Sun. May 26th, 2024
Floral tributes have been left outside Nottingham Panthers Motorpoint Arena following the death of Adam Johnson

The English Ice Hockey Association (EIHA) says it will be mandatory to wear a neck guard during “all on-ice activities” from 2024 onwards.

Johnson died after suffering a serious cut to his neck from a skate during Saturday’s Challenge Cup match against the Sheffield Steelers.

BBC Sport understands Johnson was not wearing a neck guard.

Players in the UK are allowed to play without neck guards once they turn 18.

The EIHA, which oversees all levels of ice hockey in the England below the Elite League – the top division of ice hockey in the UK which Johnson played in – also said their “strong recommendation” is that all players wear neck guards with immediate effect, to “ensure that a tragic incident of this nature never befalls our sport again”.

It is unclear whether the Elite League will also adopt the EIHA’s guidelines.

“It is unacceptable for any player to lose their life while playing sport,” said the EIHA.

“Our responsibility is not only to avert the recurrence of such a heart-breaking accident, but also to pre-emptively address other foreseeable incidents in the future.

“We bear both a legal and a moral obligation to respond in a measured and pragmatic way. There is a distinct likelihood that comprehensive evaluations will transpire at the international level, and the EIHA is committed to taking an active and constructive role in this process.”

The EIHA said neck guards are not immediately mandatory due to “anticipated supply issues”. They also said a full review of all player safety equipment will take place over the next 12 months.

Scottish Ice Hockey and Ice Hockey UK – which runs the Great Britain national team – already make neck guards mandatory.

Johnson’s fiancee paid tribute to her “sweet angel” on Monday as police continue to investigate his death.

Coach addresses fans after ice hockey player’s death

Neck guard stigma ‘needs to change’

Attitudes towards neck guards in ice hockey “need to change” following Johnson’s death, according to Great Britain international Abbie Culshaw.

Before the EIHA announcement, English third-tier side Oxford City Stars said they would make neck protection mandatory for their players and staff.

“They’re considered annoying and if you’ve got a neck guard you’re still seen as like a junior,” Culshaw – also a forward for Whitley Bay and the Bradford Bulldogs – said.

Asked by BBC Newsbeat about the stigma of wearing neck protection, she added players would “wind up” or “call out” others for wearing a guard, and “belittle” them.

“Some people do wear them for their own safety but the majority of people don’t if they don’t have to,” she said.

“It does bug you and it irritates your neck. So as soon as people are 18 they can’t wait to get rid of it. I hope for everyone’s sake that what has happened has changed what people think.

“Then it just becomes this common thing, that people have them on and it’s not seen as like a segregation from the men to the juniors. I hope it does change because it needs to.”

Speaking to BBC Radio 5 Live, Oxford City Stars director of hockey operations Shane Moore said: “When you come to 18 there’s a stigma around wearing your neck guard and face cage, it’s almost like to be a man you have to remove those.

“It’s not the right way to be, player safety must come first.

“The skates are sharp and that’s why the neck guards are so important.”
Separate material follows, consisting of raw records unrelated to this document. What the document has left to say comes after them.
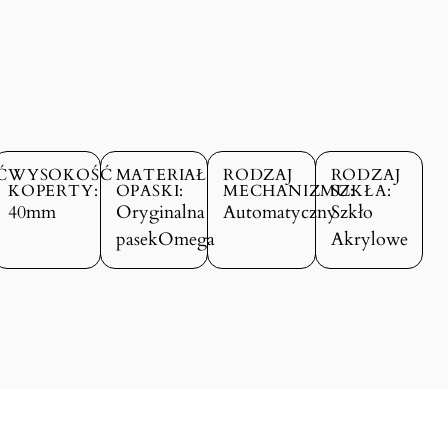
Ć
WYSOKOŚĆ
MATERIAŁ
RODZAJ
RODZAJ
KOPERTY:
OPASKI:
MECHANIZMU:
SZKŁA:
40mm
Oryginalna
Automatyczny
Szkło
pasekOmega
Akrylowe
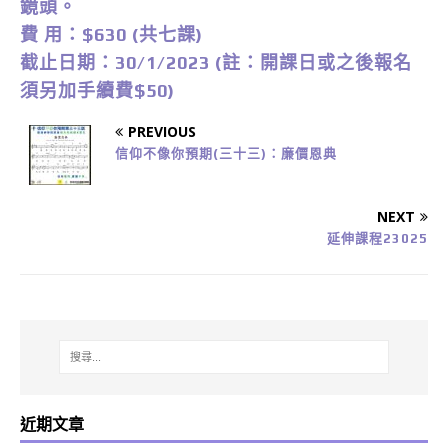
鏡頭。
費 用：$630 (共七課)
截止日期：30/1/2023 (註：開課日或之後報名
須另加手續費$50)
PREVIOUS
信仰不像你預期(三十三)：廉價恩典
NEXT
延伸課程23025
近期文章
What are the rules on neck guards around the world?

Compulsory guards are already in place in the likes of Finland and Sweden, while Germany’s top flight, the Deutsche Eishockey Liga, is also reportedly considering their introduction external-linkfor the new season.

USA Hockey has also previously recommendedexternal-link their blanket use due to concerns about “neck lacerations and the potential catastrophic involvement of arteries, veins and nerves”.

However, current regulations mean they are not obligatory across all leagues.

Oxford City Stars, who have former Chelsea goalkeeper Petr Cech on their roster and compete in the National Ice Hockey League South Division One, hope their announcement will push “for enhanced safety standards across the sport”.

In a statement they added: “We encourage other clubs to also offer these neck guards to their players. At our level of play, we strongly believe that these guards should be worn by all players.”

Analysis – should neck guards be obligatory?

Ice hockey commentator Seth Bennett, speaking on BBC Radio 5 Live

It was just a moment that has left the sport globally devastated. It was an incident that you hope you never ever have to see.

Ice hockey is a very big family sport and there will be a lot of kids asking a lot of questions and trying to come to terms with what they saw on Saturday evening.

I think there will be a conversation at league level but they are governed by the international Ice Hockey Federation and they have not made great moves to improve safety in this particular aspect because it happens so very rarely.

At 18 players ditch their neck guards and full face masks and go to wearing half visors and when you sit here after such an awful event, you shrug your shoulders and say ‘why?’.

But if you put it down to a players vote right now not very many would be voting to wear a neck guard in their next game.